Antidepressant Medication and Psychotherapy

Many women are wary of taking medications, especially while breastfeeding and are likely to refuse this form of treatment (Cooper & Murray, 1997). An alternative and effective treatment for mild to moderate depression is psychotherapy, which facilitates learning more effective ways of handling problems. A limited amount of therapy can be used as a preventive measure for women at high risk for depression or as an intervention during the postpartum period. Brief forms of joint mother-infant psychotherapy may be helpful in dealing with issues related to child care support and the difficulties of transition to parenthood (Cramer, 1997).

Cognitive therapy, which is designed to help change negative styles of thinking, has also been explored as a possible treatment for maternal depression, although many aspects of this approach still need to be validated. A basic principle of cognitive therapy is that the way in which individuals view their experiences is central to influencing affect and behavior (Olioff, 1991). Some cognitive factors, such as self-appraisals of parenting competence illustrate the possible presence of cognitive vulnerability in prepartum or postpartum depression.

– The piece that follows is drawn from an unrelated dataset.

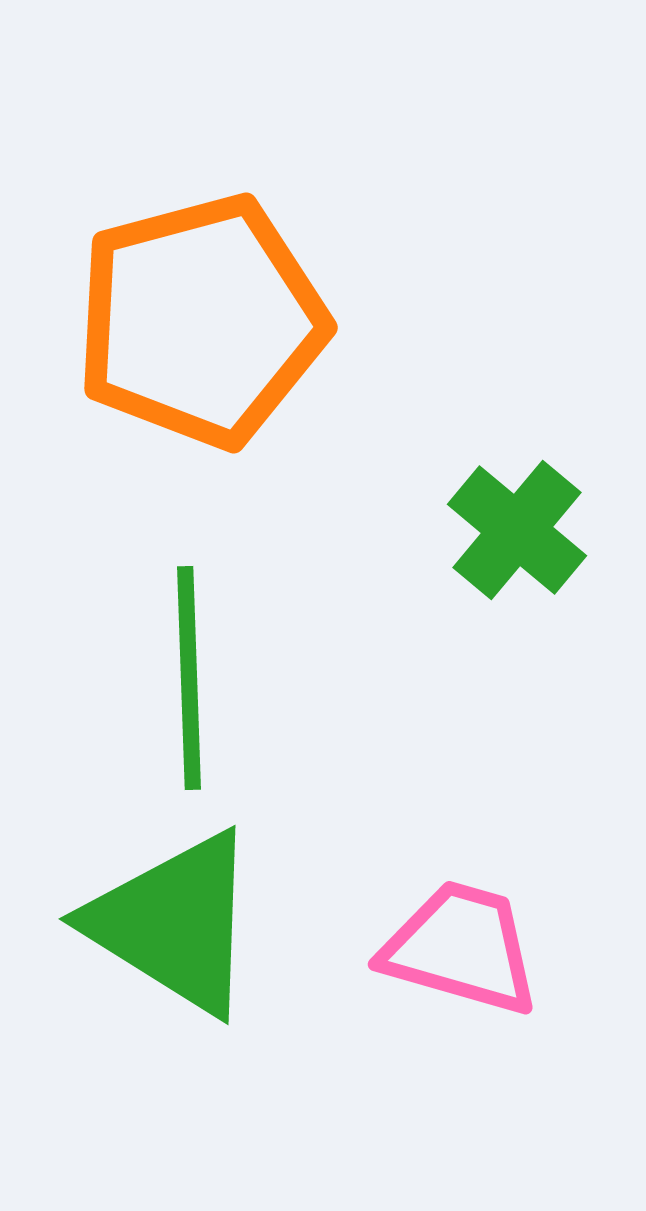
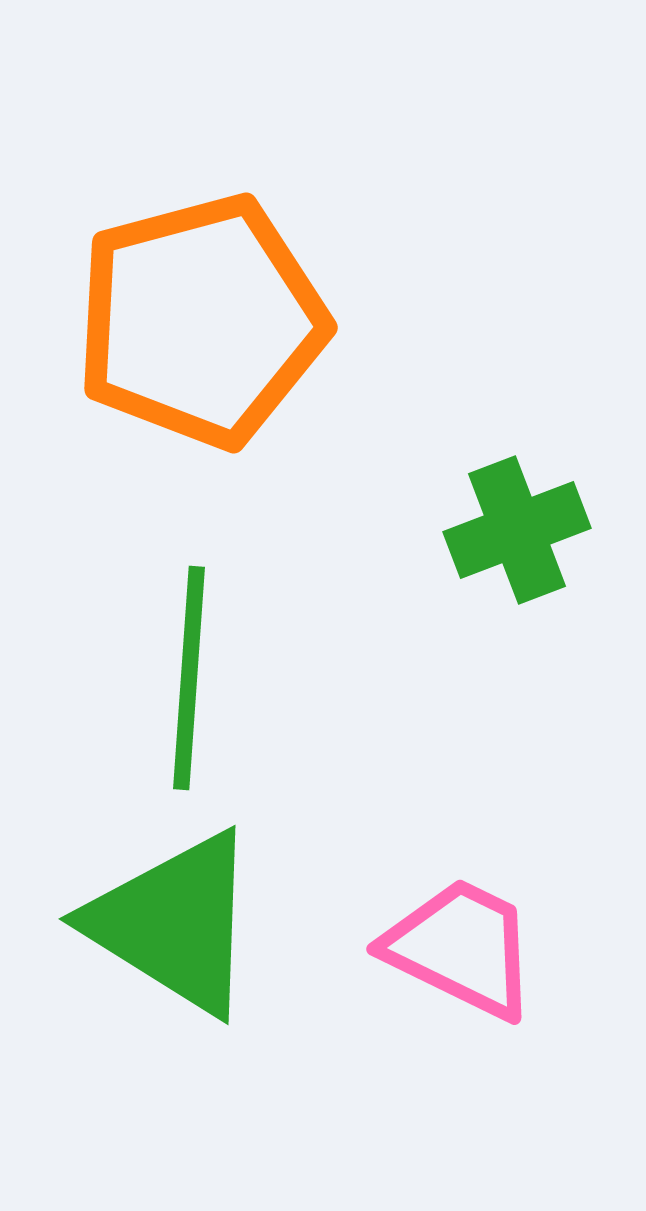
green cross: rotated 29 degrees clockwise
green line: rotated 6 degrees clockwise
pink trapezoid: rotated 10 degrees clockwise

One study compared women who experienced postpartum depression and participated in non-directive counseling, cognitive-behavioral therapy, and dynamic psychotherapy. Each treatment was show to be equally effective in increasing the rate of remission from depression, with little evidence of relapse (Cooper & Murray, 1997). Although none of these treatments had significant direct effects on infants' developmental progress, the mothers' rate of remission could accelerate improvement in children's progress.

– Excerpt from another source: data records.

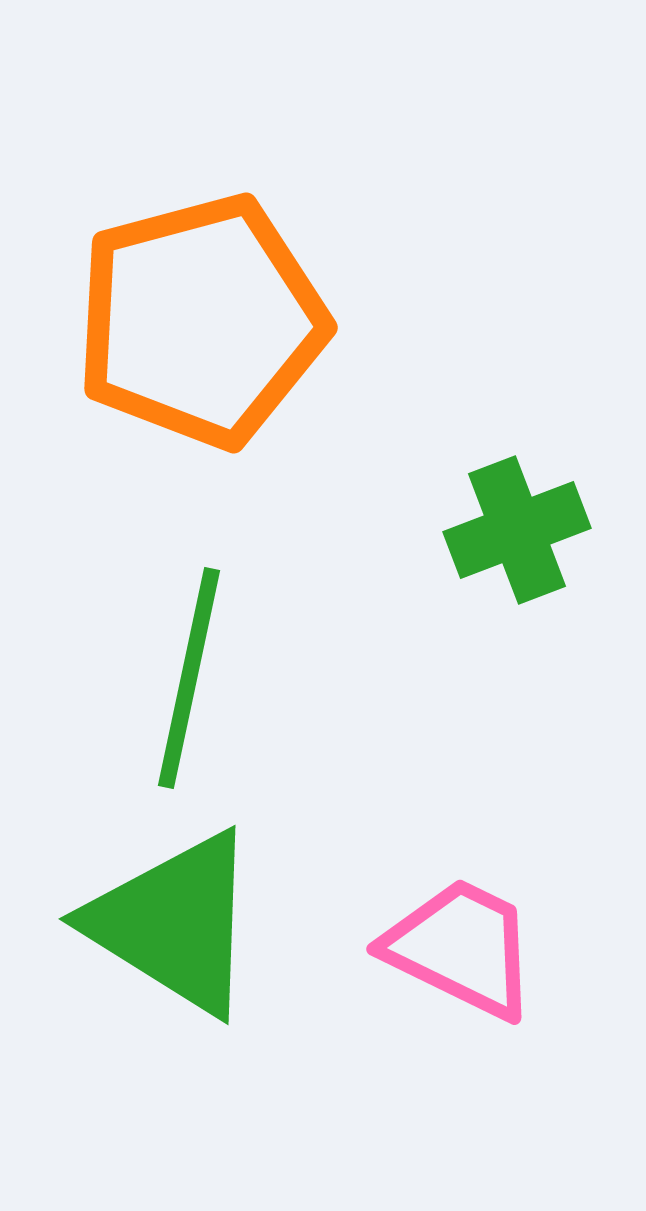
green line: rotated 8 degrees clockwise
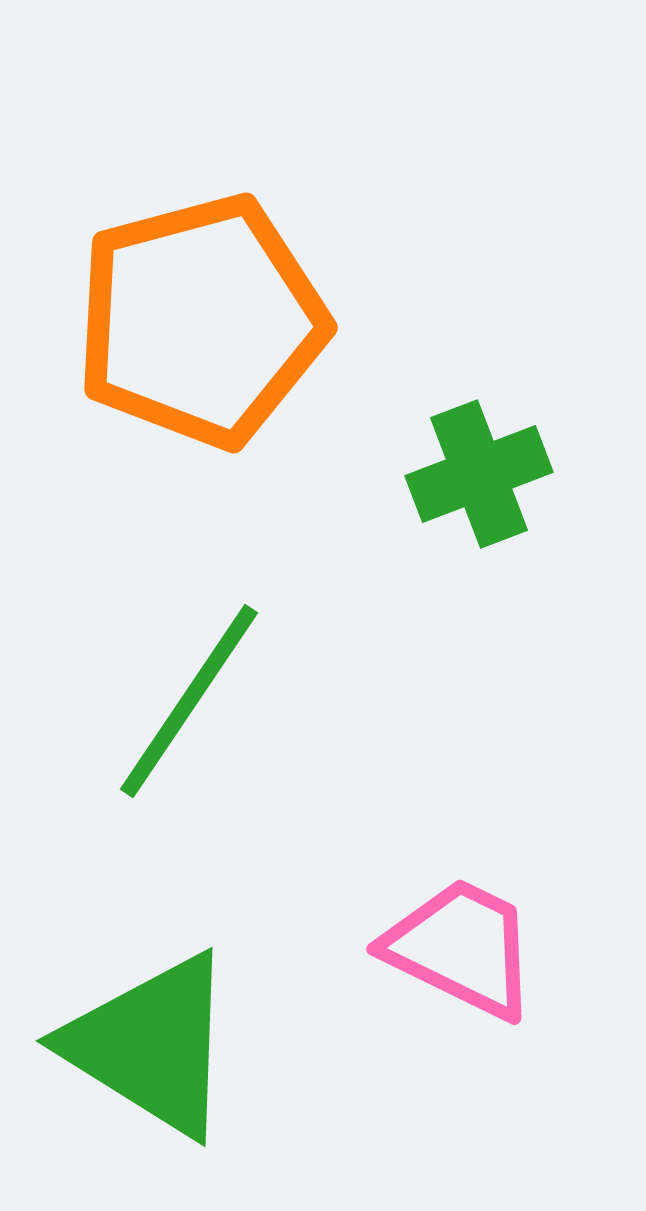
green cross: moved 38 px left, 56 px up
green line: moved 23 px down; rotated 22 degrees clockwise
green triangle: moved 23 px left, 122 px down
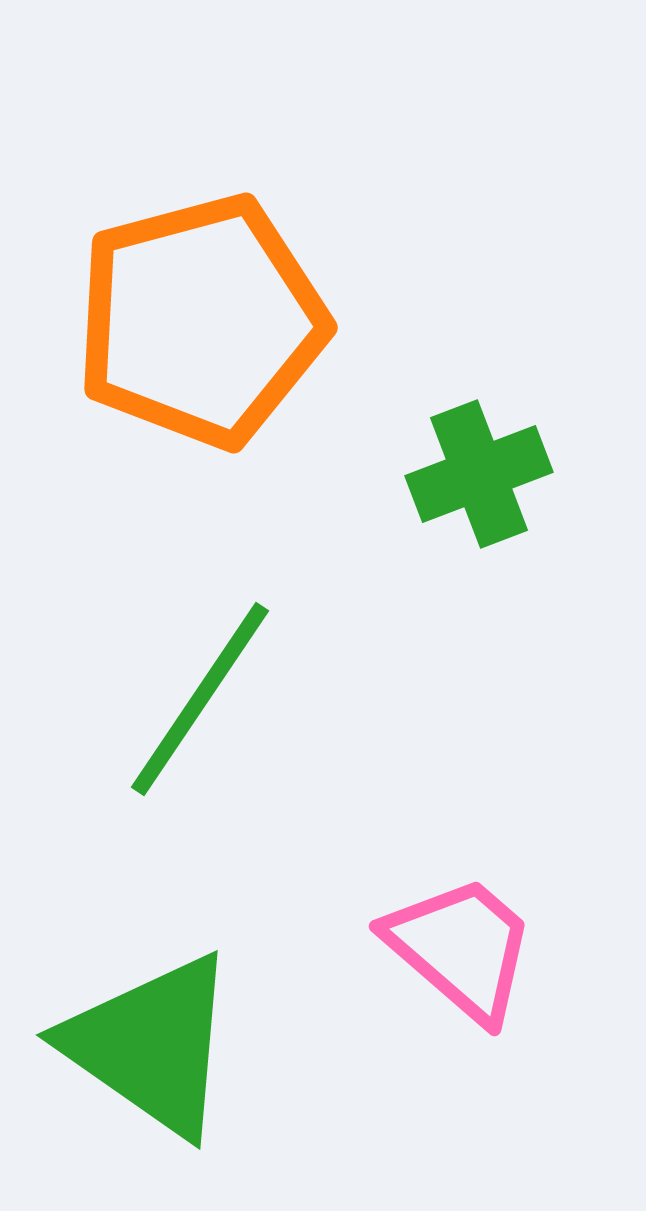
green line: moved 11 px right, 2 px up
pink trapezoid: rotated 15 degrees clockwise
green triangle: rotated 3 degrees clockwise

Massage Therapy and Coaching

Other cost-effective and proven interventions include infant massage therapy, designed to positively modify the infant's mood; mother massage therapy or music therapy, intended to alter the depressed mother's mood; and interaction coaching, which teaches a mother to become more sensitive and aware of her infant's needs (Field, 1997, 1998).

Electroconvulsive Therapy

Electroconvulsive therapy (ECT) can be used for mothers experiencing psychotic episodes of depression, or for those not responding to other forms of treatment (Stuart, 2000b).

SUMMARY

Maternal depression manifests itself in many different ways. The consequences to both the mother and the child vary significantly depending on the severity, duration, and timing of the episode, and co-occurring illnesses or life experiences. If maternal depression is suspected, it is important to recognize the common signs of depression and to make a referral for an assessment and treatment, if necessary. Maternal depression is treatable.

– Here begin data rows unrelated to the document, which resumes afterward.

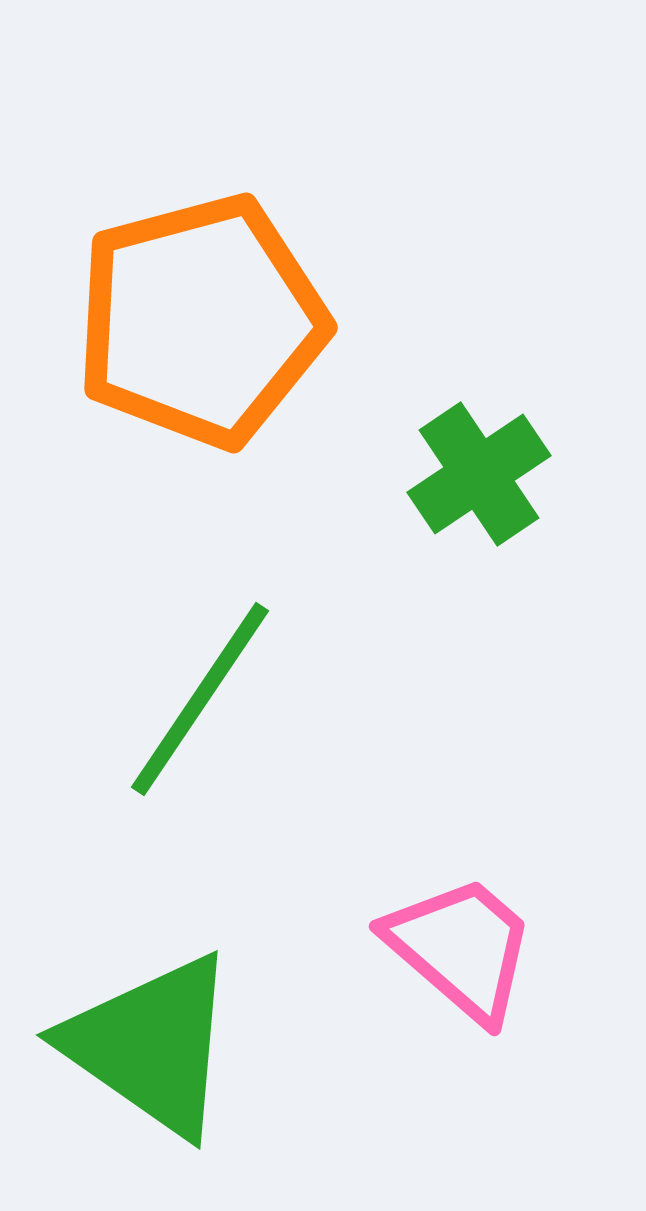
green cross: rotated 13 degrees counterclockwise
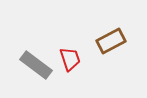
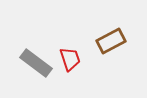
gray rectangle: moved 2 px up
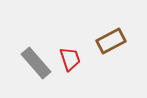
gray rectangle: rotated 12 degrees clockwise
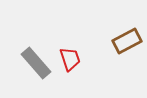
brown rectangle: moved 16 px right
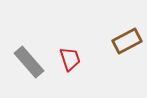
gray rectangle: moved 7 px left, 1 px up
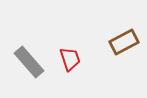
brown rectangle: moved 3 px left, 1 px down
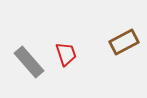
red trapezoid: moved 4 px left, 5 px up
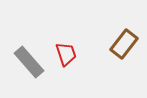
brown rectangle: moved 2 px down; rotated 24 degrees counterclockwise
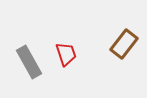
gray rectangle: rotated 12 degrees clockwise
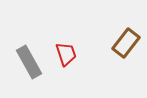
brown rectangle: moved 2 px right, 1 px up
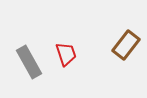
brown rectangle: moved 2 px down
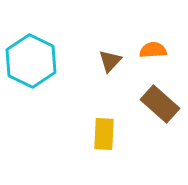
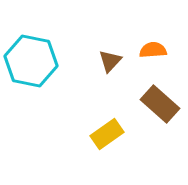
cyan hexagon: rotated 15 degrees counterclockwise
yellow rectangle: moved 3 px right; rotated 52 degrees clockwise
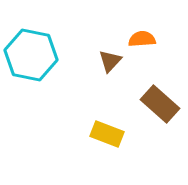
orange semicircle: moved 11 px left, 11 px up
cyan hexagon: moved 6 px up
yellow rectangle: rotated 56 degrees clockwise
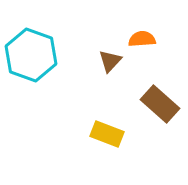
cyan hexagon: rotated 9 degrees clockwise
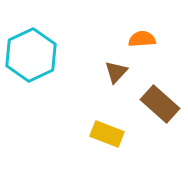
cyan hexagon: rotated 15 degrees clockwise
brown triangle: moved 6 px right, 11 px down
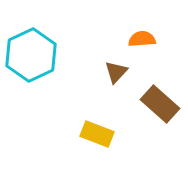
yellow rectangle: moved 10 px left
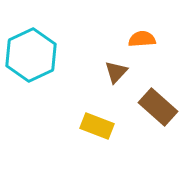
brown rectangle: moved 2 px left, 3 px down
yellow rectangle: moved 8 px up
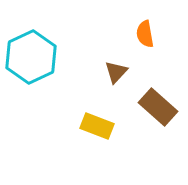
orange semicircle: moved 3 px right, 5 px up; rotated 96 degrees counterclockwise
cyan hexagon: moved 2 px down
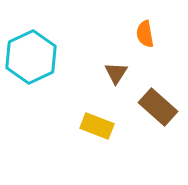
brown triangle: moved 1 px down; rotated 10 degrees counterclockwise
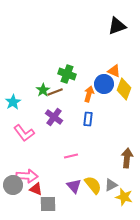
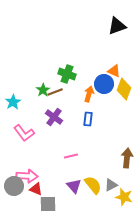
gray circle: moved 1 px right, 1 px down
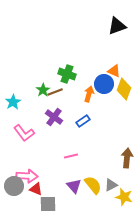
blue rectangle: moved 5 px left, 2 px down; rotated 48 degrees clockwise
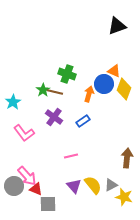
brown line: rotated 35 degrees clockwise
pink arrow: rotated 45 degrees clockwise
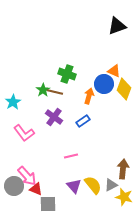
orange arrow: moved 2 px down
brown arrow: moved 4 px left, 11 px down
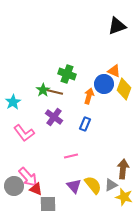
blue rectangle: moved 2 px right, 3 px down; rotated 32 degrees counterclockwise
pink arrow: moved 1 px right, 1 px down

  • NOTE: The broad term "maternal depression" is used throughout this paper to encompass all manifestations of pre- and postpartum depression.
  • The DSM IV does not have a separate diagnostic category for postpartum depression, however it does permit the addition of a "Postpartum Onset Specifier" for individuals with a depressive onset within four weeks following the delivery of a child.

DISCLAIMER:

This document is a summary of prior research and resource literature on maternal depression, and the intended use is for informational purposes only.